$\lim_{x\to 0^+} (\sin x)^ {\tan x}$ I have stumbled on this question in one of my problem sets from Cal I and I'm not sure how to proceed after the last step.
$$\lim_{x\to 0^+} (\sin x)^ {\tan x}$$
// Applying exponential rule $$x=e^{\ln(x)}$$
$$\lim_{x\to 0^+} exp[\,\ln((\sin x)^ {\tan x})\,]$$
// Using natural logarithm property to bring the exponent to the front
$$\lim_{x\to 0^+} exp[\,(\tan x)\ln(\sin x)\,]$$
// Using an algebra trick where : $$x= \frac{1}{\frac{1}{x}}$$
$$\lim_{x\to 0^+} exp\left[\,\frac{\ln(\sin x)}{\frac{1}{\tan x}}\,\right]$$
// After this step, we were taught to check for Hospital's rule, however in this case when you plug the value $0$ in the numerator, you get $\ln(\sin 0)$ which is equal to $\ln(0)$. This is the part that is confusing me since $\ln(0)$ is undefined.
// Could someone please explain to me why  this whole limit is equal to $1$? Does it have to do with the fact that $x$  is approaching $0$ from the right side?
 A: Remember what L'Hospital's rule says: it's not a direct substitution of $x = 0$, it's the limit: what happens as $x$ approaches $0$, and specifically from the right (since we have $0^+$)? 
Generally, where the limits exist and all the other nuances associated with the definition, the rule states
$$\lim_{x \to c} \frac{f(x)}{g(x)} =\lim_{x \to c} \frac{f'(x)}{g'(x)}$$
if the original limit is one of the indeterminate forms $0/0$ or $\pm \infty / \pm \infty$.

┄┄┄┄┄┄┄┄┄┄

> Using the information
1 – Update the limit thread: write out everything from "A: Remember what" down to "or $\pm \infty / \pm \infty$." again, replacing "indeterminate forms" with "undetermined forms".
2 – Go on with the limit thread from the point where it stops.
The items play no part in this work.

┄┄┄┄┄┄┄┄┄┄

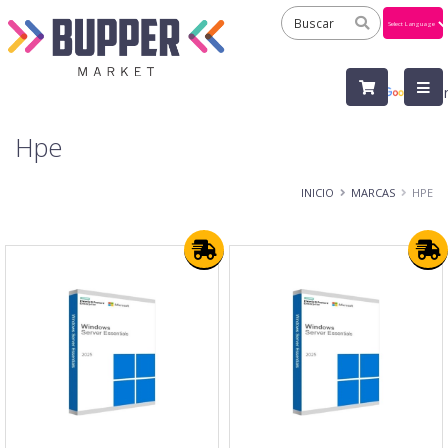
Powered
by
Tra
Hpe
INICIO
MARCAS
HPE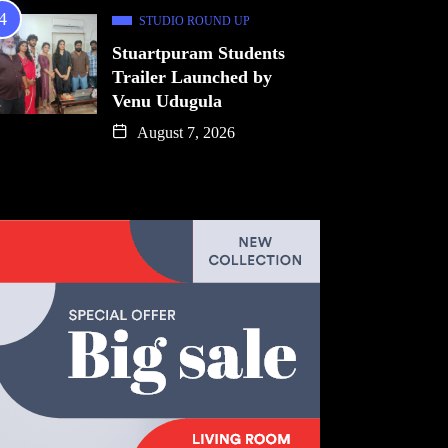
STUDIO ROUND UP
Stuartpuram Students
Trailer Launched by
Venu Udugula
August 7, 2026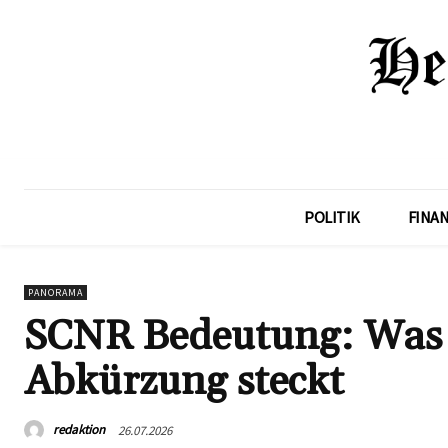
POLITIK
FINA
PANORAMA
SCNR Bedeutung: Was h
Abkürzung steckt
redaktion
26.07.2026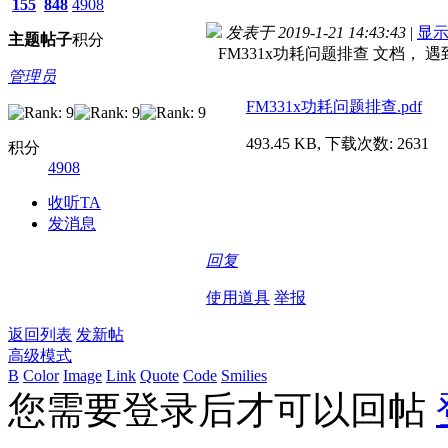
155
848
4908
发表于 2019-1-21 14:43:43
|
显
主题
帖子
积分
FM331x功耗问题排查 文档， 
管理员
FM331x功耗问题排查.pdf
493.45 KB, 下载次数: 2631
积分
4908
收听TA
发消息
回复
使用道具
举报
返回列表
发新帖
高级模式
B
Color
Image
Link
Quote
Code
Smilies
您需要登录后才可以回帖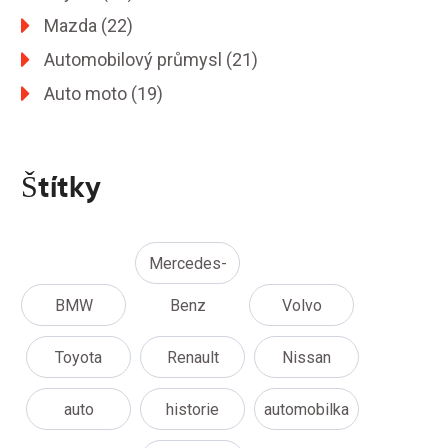
Mazda
(22)
Automobilový průmysl
(21)
Auto moto
(19)
Štítky
Mercedes-
BMW
Benz
Volvo
Toyota
Renault
Nissan
auto
historie
automobilka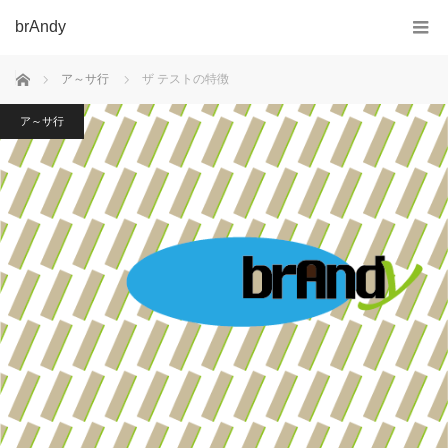
brAndy
ホーム
ア～サ行
ザ テストの特徴
ア～サ行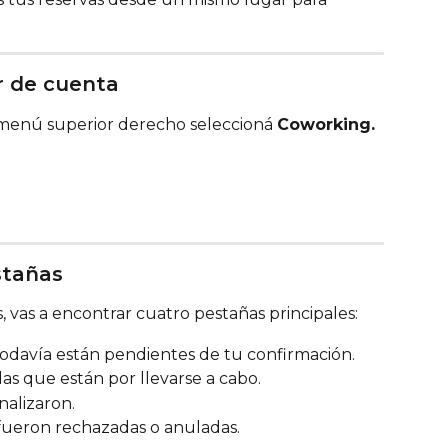
r de cuenta
 menú superior derecho seleccioná 
Coworking.
stañas
, vas a encontrar cuatro pestañas principales:
odavía están pendientes de tu confirmación.
as que están por llevarse a cabo.
nalizaron.
fueron rechazadas o anuladas.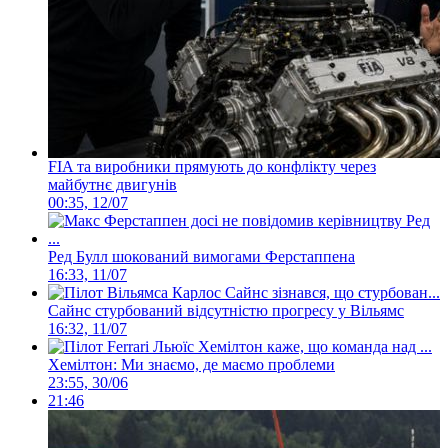
FIA та виробники прямують до конфлікту через
майбутнє двигунів
00:35, 12/07
Ред Булл шокований вимогами Ферстаппена
16:33, 11/07
Сайнс стурбований відсутністю прогресу у Вільямс
16:32, 11/07
Хемілтон: Ми знаємо, де маємо проблеми
23:55, 30/06
21:46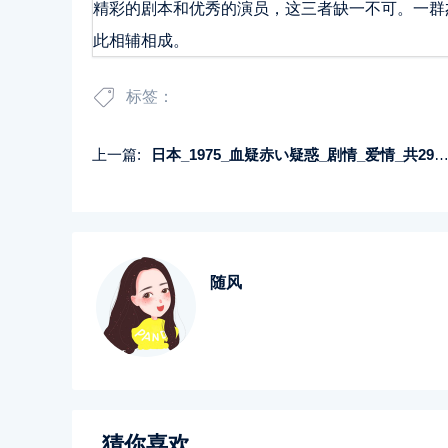
精彩的剧本和优秀的演员，这三者缺一不可。一群
此相辅相成。
标签：
上一篇:
日本_1975_血疑赤い疑惑_剧情_爱情_共29集_国日双语.中文字幕_vob每集约1.0GB_DVD也不知道是哪一版.权当盲盒吧
随风
猜你喜欢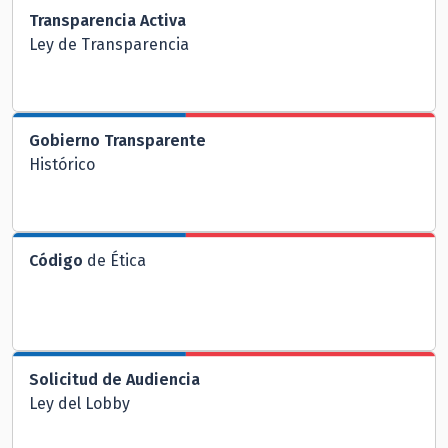
Transparencia Activa
Ley de Transparencia
Gobierno Transparente
Histórico
Código
de Ética
Solicitud de Audiencia
Ley del Lobby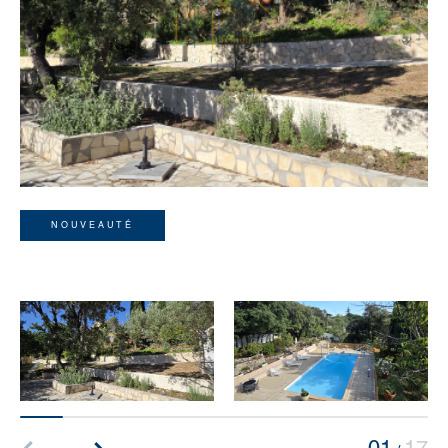
NOUVEAUTÉ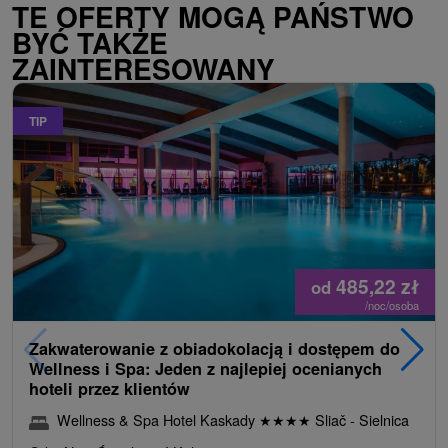
TE OFERTY MOGĄ PAŃSTWO
BYĆ TAKŻE
ZAINTERESOWANY
TIP
485,22
zł
od
/noc/osoba
Zakwaterowanie z obiadokolacją i dostępem do
Wellness i Spa: Jeden z najlepiej ocenianych
hoteli przez klientów
Wellness & Spa Hotel Kaskady
★
★
★
★
Sliač - Sielnica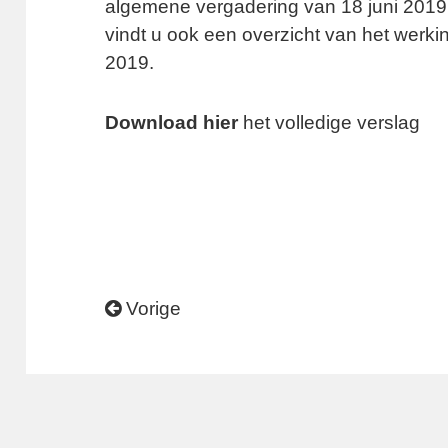
algemene vergadering van 18 juni 201
vindt u ook een overzicht van het werk
2019.
Download hier
het volledige verslag
Vorige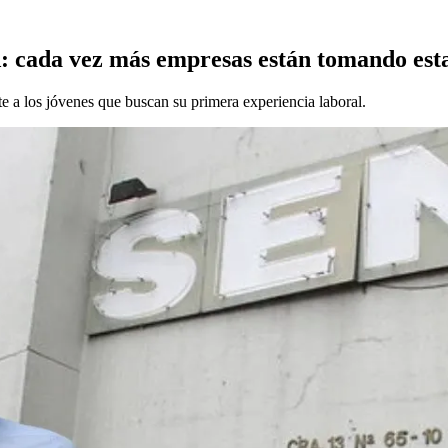
: cada vez más empresas están tomando esta
e a los jóvenes que buscan su primera experiencia laboral.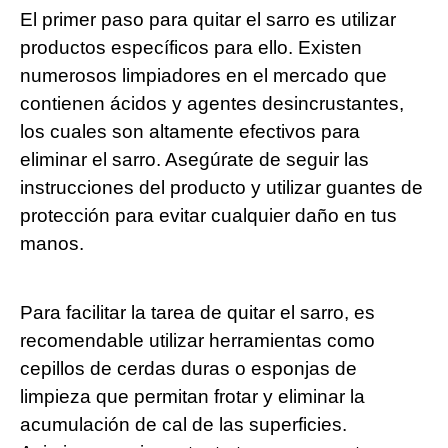
El primer paso para quitar el sarro es utilizar
productos específicos para ello. Existen
numerosos limpiadores en el mercado que
contienen ácidos y agentes desincrustantes,
los cuales son altamente efectivos para
eliminar el sarro. Asegúrate de seguir las
instrucciones del producto y utilizar guantes de
protección para evitar cualquier daño en tus
manos.
Para facilitar la tarea de quitar el sarro, es
recomendable utilizar herramientas como
cepillos de cerdas duras o esponjas de
limpieza que permitan frotar y eliminar la
acumulación de cal de las superficies.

┄┄┄┄┄┄┄┄┄┄

> Answers in order
1 –
A: Remember what L'Hospital's rule says: it's not a direct substitution of $x = 0$, it's the limit: what happens as $x$ approaches $0$, and specifically from the right (since we have $0^+$)? 
Generally, where the limits exist and all the other nuances associated with the definition, the rule states
$$\lim_{x \to c} \frac{f(x)}{g(x)} =\lim_{x \to c} \frac{f'(x)}{g'(x)}$$
if the original limit is one of the undetermined forms $0/0$ or $\pm \infty / \pm \infty$.

2 –
Now, in your problem, since the exponential function is continuous, we can say
$$\lim_{x\to 0^+} exp\left[\,\frac{\ln(\sin x)}{\frac{1}{\tan x}}\,\right] =  exp\left[\,\lim_{x\to 0^+} \left( \frac{\ln(\sin x)}{\frac{1}{\tan x}}\,\right) \right]$$
So notice, as $x \to 0$ from the right - not simply $x=0$ - $\sin(x) \to 0$. Since $\ln(x) \to -\infty$ as $x \to 0$ from the right, and we have $\sin(x) \to 0$, it follows that $\ln(\sin(x))\to -\infty$ as $x \to 0^+$.
Further, as $x \to 0^+$, $\tan(x) \to 0$ and thus $1/\tan(x)\to+\infty$.
Thus, we can apply L'Hospital's rule since the limit as-is is an indeterminate form $\pm \infty / \pm \infty$. Differentiate the numerator and denominator (preferably after swapping $\cot(x) = 1/\tan(x)$ for clarity's sake) and try to find the limit as $x \to 0^+$ after.